R. – Nel 2013 lo spreco domestico di cibo ancora buono che finisce nella spazzatura conta in Italia mezzo punto del Prodotto interno lordo: 8,7 miliardi di euro. Se li confrontiamo ai nove milioni di cittadini italiani che vivono sotto la soglia di povertà relativa, ci rendiamo conto dell’assurdità: sarebbero mille euro a testa di cibo ancora buono gettato via.
D. – Questo vuol dire che cambiare abitudini, per quanto riguarda l’utilizzo del cibo, significherebbe un notevole risparmio e anche un atto di solidarietà nei confronti di chi non ha cibo …
R. – Riprendiamo quella che una volta chiamavamo “economia domestica” e se c’è qualche avanzo ricicliamolo! Quanto poi ha sottolineato il Papa (“Il cibo sprecato è cibo rubato ai poveri”; ndr) è straordinario nella sua forza, ma dentro c’è ancora di più: ci sono delle risorse naturali limitate – seppure rinnovabili nel tempo – che finiscono nel bidone della spazzatura. Tra l’altro, questo bidone ha un costo perché dobbiamo pagare una tassa, una tariffa: è un costo economico ed un costo ambientale. Non possiamo davvero più permettercelo! Dobbiamo andare avanti coniugando due premesse importanti che sono la sostenibilità, che significa usare meglio le risorse naturali, e la solidarietà.
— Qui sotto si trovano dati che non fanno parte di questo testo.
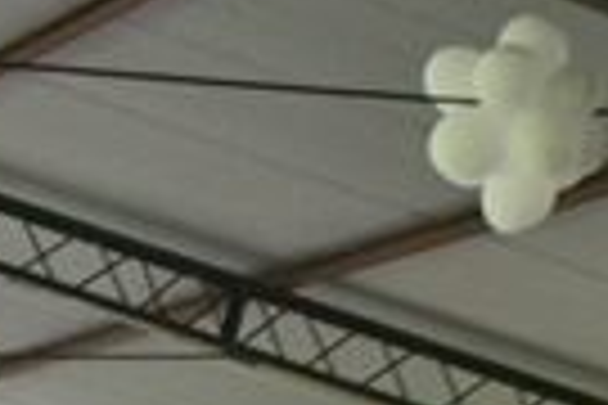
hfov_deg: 8.0
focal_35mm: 257
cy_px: 1019
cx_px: 77
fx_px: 4339
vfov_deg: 5.2
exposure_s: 1/60
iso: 800
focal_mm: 29
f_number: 4.8
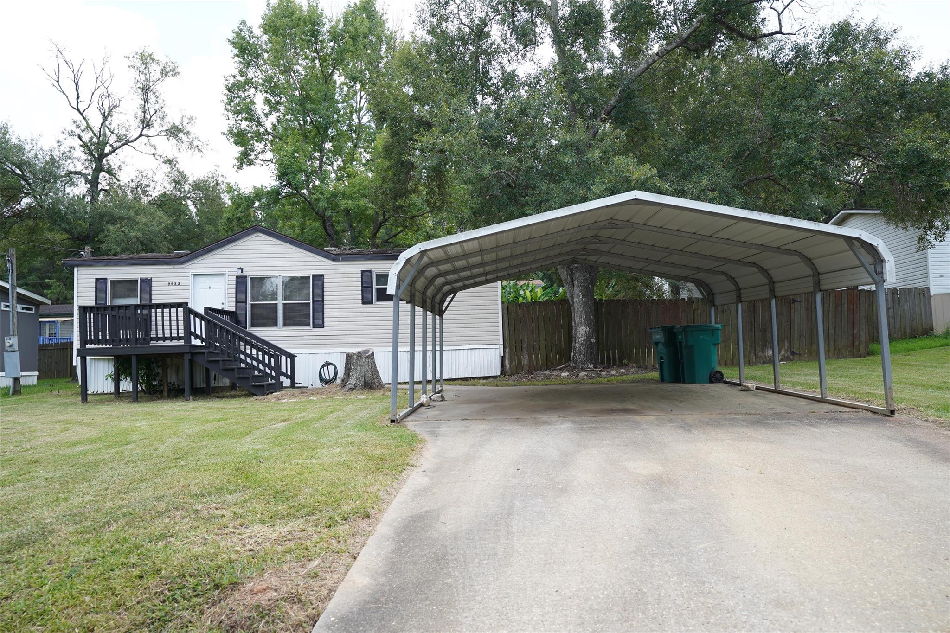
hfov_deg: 69.4
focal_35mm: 26
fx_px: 686
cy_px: 316
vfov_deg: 49.5
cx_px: 475
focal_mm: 26
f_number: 3.5
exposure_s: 1/200
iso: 100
D. – Perché le famiglie italiane sprecano cibo? Quali sono le cause?
R. – Non sappiamo fare bene la spesa, non programmiamo i nostri acquisti, neanche i nostri consumi, siamo confusi dalle etichette, dalle scadenze, poi quel “preferibilmente entro” pensiamo sia la scadenza ultima …
D. – Quanto si potrebbe aspettare ancora?
R. – Dipende dal prodotto, ma in realtà te lo garantiscono al massimo delle sue condizioni organolettiche, di qualità, entro quel periodo, ma si può andare oltre. Poi dipende anche dal buonsenso: basta aprire la confezione e verificare; la stessa cosa può essere fatta con il prodotto fresco.
D. – Lei diceva, lo spreco alimentare avviene sostanzialmente in ambito domestico. Non si può tuttavia dimenticare quello spreco a cui assistiamo, tante volte impassibili, da parte delle grandi catene di fast food o delle grandi catene di supermercati che sono “obbligate” a cestinare prodotti integri, in buono stato, per ragioni igieniche …
R. – Lo spreco che riscontriamo nella piccola e grande distribuzione, nella ristorazione, è di 2,3 miliardi circa. Questi obblighi di sicurezza alimentare – non sono uno scherzo, dobbiamo stare attenti – possono essere superati usando delle logistiche e normative che per altro già ci sono: il pasto cotto non consumato si può recuperare; il consumo dovrà avvenire con molti accorgimenti per salvaguardare la salubrità di quel prodotti soprattutto per chi lo consuma, in particolare se andiamo a nutrire gli indigenti. Dobbiamo stare tre volte attenti! Per noi l’importante – lo dico a fronte dell’esperienza alla “Last Minute Market” – è promuovere un recupero sostenibile. È inutile trasportare il cibo in eccesso facendogli fare lunghe percorrenze, magari dovendolo immagazzinare perché poi il costo del recupero diventa più alto del beneficio … Ecco, l’innovazione che noi abbiamo proposto è una sorta di “chilometro zero dello spreco”: consumi l’eccedenza, l’invenduto, la perdita, il surplus laddove si “forma”.